User interface change data
= Beginning of Section =

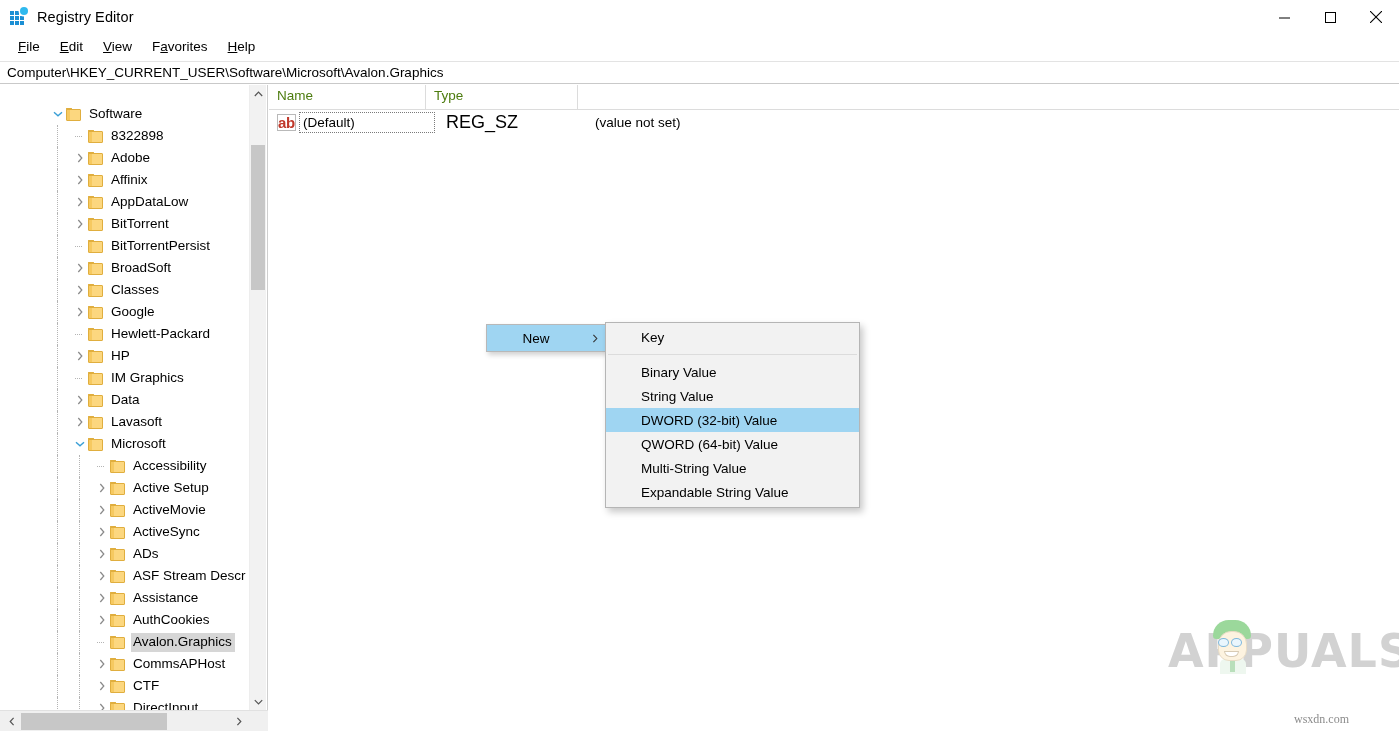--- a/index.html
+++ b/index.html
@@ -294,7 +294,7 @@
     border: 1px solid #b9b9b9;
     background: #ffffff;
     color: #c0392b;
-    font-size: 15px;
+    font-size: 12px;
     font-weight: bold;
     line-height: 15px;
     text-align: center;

= End of Section =

(EXERCISE GOAL): A single figure is required: the number of lines in the data where the word "font" occurs.

(ANSWER): 3